*Tarefa 1*: Diga se cada afirmação abaixo está de acordo com o excerto sobre a providência cautelar, respondendo sim ou não e citando as palavras do excerto que o decidem: (a) O tribunal dá por verificado o pressuposto do periculum in mora. (b) A autorização precária que está na base da ocupação foi concedida à mãe da requerente em 1945. (c) Os rendimentos da requerente e do marido rondam os 1400 euros mensais, a título de pensões.
*Tarefa 2*: Prossiga o excerto sobre a providência cautelar a partir da sua última frase, mantendo o mesmo registo.

━━━━━ Passagem do texto ━━━━━

Nestes termos, e sem necessidade de mais considerações, se conclui não estar verificado o pressuposto do periculum in mora, o que tem como consequência a improcedência da requerida providência.

Assim, sendo de carácter e conhecimento cumulativo os pressupostos de que depende a adopção de medidas cautelares ao abrigo do regime jurídico ínsito no artigo 120º do CPTA/2015, a falta do preenchimento do periculum in mora prejudica o conhecimento dos demais requisitos, determinando per si, o indeferimento da providência cautelar requerida.

Não obstante, a latere, cumpre referir quanto ao fumus boni iuris, que o tribunal havia de conhecer, em hipotética verificação do pressuposto do periculum in mora - não resultar claro qualquer evidência de bom direito.

É que não compreende nem vislumbra o Tribunal, numa análise sumária em face da matéria alegada, em que medida seria provável que a pretensão formulada ou a formular no processo principal viesse a ser julgada procedente, em sede de acção principal, face a uma ocupação de um fogo municipal, através de uma posse não titulada, ou seja, desprovida de qualquer título jurídico, o que, como já supra referimos, teve apenas por base uma autorização precária à mãe da requerente, no ano de 1945.

Por outro lado, há que ter em consideração que face à situação patrimonial em que se encontra a requerente, mormente os rendimentos aufere, juntamente com o seu marido, na ordem dos 1400 euros mensais, a título de pensões, afasta a requerente de um quadro de carência financeira.

━━━━━ Dados apresentados ━━━━━

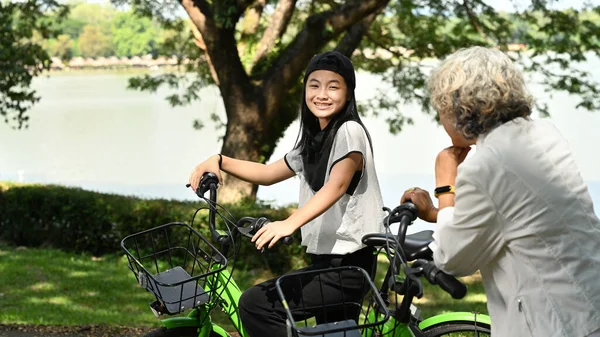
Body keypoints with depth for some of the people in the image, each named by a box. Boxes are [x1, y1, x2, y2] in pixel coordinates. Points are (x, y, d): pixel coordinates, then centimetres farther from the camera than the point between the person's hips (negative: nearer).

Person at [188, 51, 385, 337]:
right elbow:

━━━━━

*Resposta 1*:
(a) Não: "se conclui não estar verificado o pressuposto do periculum in mora".
(b) Sim: "teve apenas por base uma autorização precária à mãe da requerente, no ano de 1945".
(c) Sim: "na ordem dos 1400 euros mensais, a título de pensões".

*Resposta 2*:
Entenda-se que o próprio direito de ocupação concedido à mãe da requerente, relativamente ao prédio em causa, enquadra-se no âmbito duma cedência precária titulada por alvará, tal como o previa o Decreto n.º 35.106, de 06/11/1945, entretanto revogado pela Lei n.º 21/2009 (cfr. art.º 1.º).

Conforme expressamente resultava do art.º 1.º do Decreto n.º 35.106 a concessão de habitação social concedida nos termos desse diploma era a título precário, tratando-se, pois, de um regime legal fortemente marcado pela precariedade do direito à ocupação por parte dos destinatários de tais habitações.

A este respeito, diz-se, a título de exemplo, no Acórdão do TCAN, proferido no âmbito dos autos de providência cautelar n.º 2834/10.9BEPRT que “ A ocupação de casa de habitação à luz deste diploma, contrariamente ao que sucede no Regime do Arrendamento Urbano, não tem base contratual, inserindo-se numa política de alojamento de famílias pobres, sendo que os interessados são autorizados a ocupar a casa mediante a concessão de licença, após uma análise apurada da sua situação familiar, profissional e económica.(...) O estabelecimento do regime excecional da precariedade dos actos de concessão dessas licenças tem manifestamente em vista possibilitar a revogação desses actos a todo o tempo, pois é essa a característica que distingue os actos precários dos não precários”.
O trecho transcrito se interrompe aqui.